White House Proposes 24% Cut to EPA Budget
By Jennifer A. Dlouhy, Bloomberg.
President Donald Trump’s plan to slash the Environmental Protection Agency’s $8.3 billion budget would almost certainly mean making deep cuts to programs that protect the air and water and invoke fierce protests from environmentalists.
That’s because roughly two out of every five dollars dedicated to the EPA ends up steered to state, tribal and local governments. Even Trump’s own advisers and the new EPA administrator, Scott Pruitt, say the agency’s state environmental grants are off limits. That means the administration would need to reduce the EPA’s already tight budget for enforcing environmental laws and its legally mandated portfolio of other work, said John Coequyt, global climate policy director for the Sierra Club.
Opponents plan to fan public outrage, tapping into a movement that has pushed angry constituents to pack lawmakers’ town hall meetings to complain about proposed changes to the Affordable Care Act. And in the same way that widespread fondness for Big Bird once helped insulate public broadcasting -- and the flagship show "Sesame Street" -- from evisceration, critics are ready to highlight how budget cutbacks at EPA headquarters translates to air pollution in the heartland and lead pipes delivering drinking water in cities nationwide.
"The core premise here is that they can make very substantial cuts to the agency, leaving alone the state and local grant side, which is roughly half the budget," Coequyt said in a phone interview. "We have real doubts that can be done without substantially weakening the ability of EPA to respond to environmental problems and to carry out its core functions that are all established in law."
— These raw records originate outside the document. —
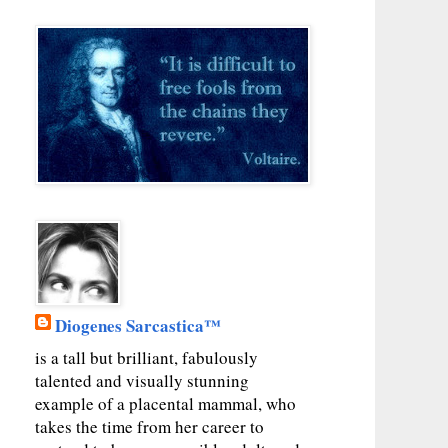
Diogenes Sarcastica™
is a tall but brilliant, fabulously
talented and visually stunning
example of a placental mammal, who
takes the time from her career to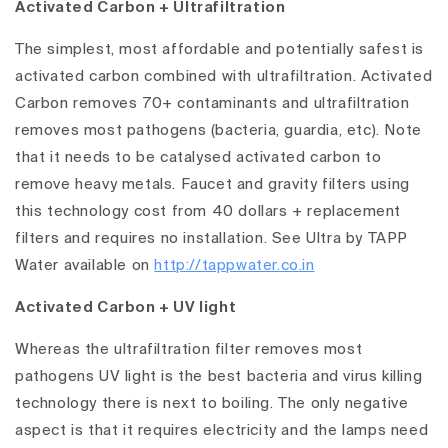
Activated Carbon + Ultrafiltration
The simplest, most affordable and potentially safest is
activated carbon combined with ultrafiltration. Activated
Carbon removes 70+ contaminants and ultrafiltration
removes most pathogens (bacteria, guardia, etc). Note
that it needs to be catalysed activated carbon to
remove heavy metals. Faucet and gravity filters using
this technology cost from 40 dollars + replacement
filters and requires no installation. See Ultra by TAPP
Water available on
http://tappwater.co.in
Activated Carbon + UV light
Whereas the ultrafiltration filter removes most
pathogens UV light is the best bacteria and virus killing
technology there is next to boiling. The only negative
aspect is that it requires electricity and the lamps need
That may be the intended goal. Trump has consistently lambasted the agency -- once saying it should disappear altogether -- and criticized EPA regulations that he says burden companies, throttle energy development and delay factory construction.
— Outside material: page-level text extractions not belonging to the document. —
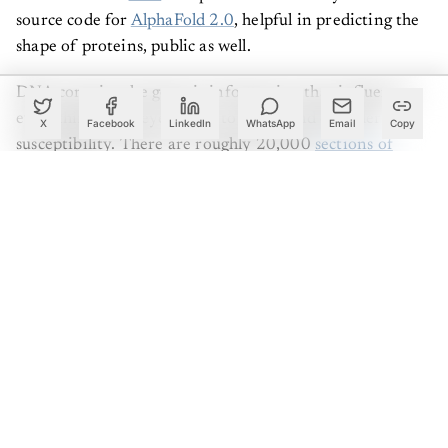
source code for
AlphaFold 2.0
, helpful in predicting the
shape of proteins, public as well.
DNA contains the genetic information that influences
everything from eye colour to illness and disorder
X
Facebook
LinkedIn
WhatsApp
Email
Copy
susceptibility. There are roughly 20,000
sections of
DNA
in the human body; we call them genes that
contain instructions about the amino acid sequence of
proteins. These genes perform various biochemical
functions inside the cell. Despite this, these genes
comprise less than 2% of the genome. The remaining
base pairs in the genome are referred to as "non-coding,"
and they include less well-understood instructions on
when and where genes should be created or expressed in
the human body. Nevertheless, they account for 98 per
cent of the 3 billion "letters" in the genome.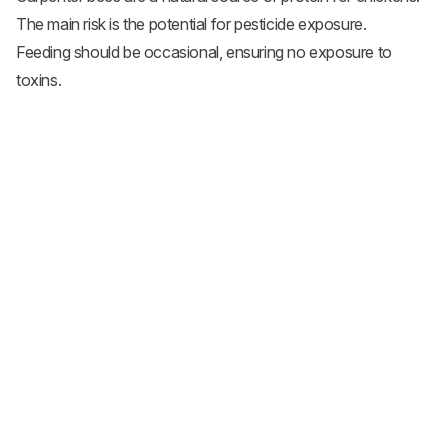
The main risk is the potential for pesticide exposure.
Feeding should be occasional, ensuring no exposure to
toxins.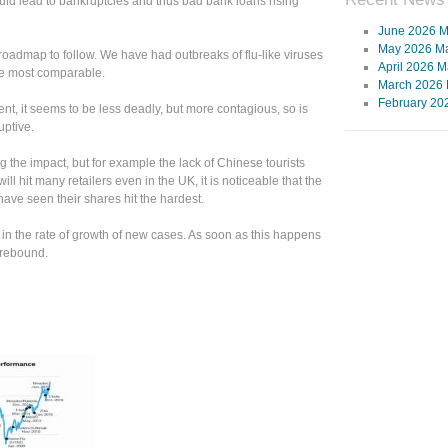
ld lead to bankruptcies and thus bad bank loans rising
June 2026 M
May 2026 Ma
oadmap to follow. We have had outbreaks of flu-like viruses
April 2026 M
he most comparable.
March 2026 
February 20
ent, it seems to be less deadly, but more contagious, so is
uptive.
the impact, but for example the lack of Chinese tourists
l hit many retailers even in the UK, it is noticeable that the
ave seen their shares hit the hardest.
 in the rate of growth of new cases. As soon as this happens
c rebound.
The EPA is one of the the Trump administration’s top targets as it lays out plans to boost defense spending by $54 billion annually using money freed up by broad reductions across the rest of the government’s discretionary budget. It will take more than the EPA to get there; the agency is operating with an $8.3 billion budget and about 15,000 workers this year -- roughly the same spending level it has maintained for six years.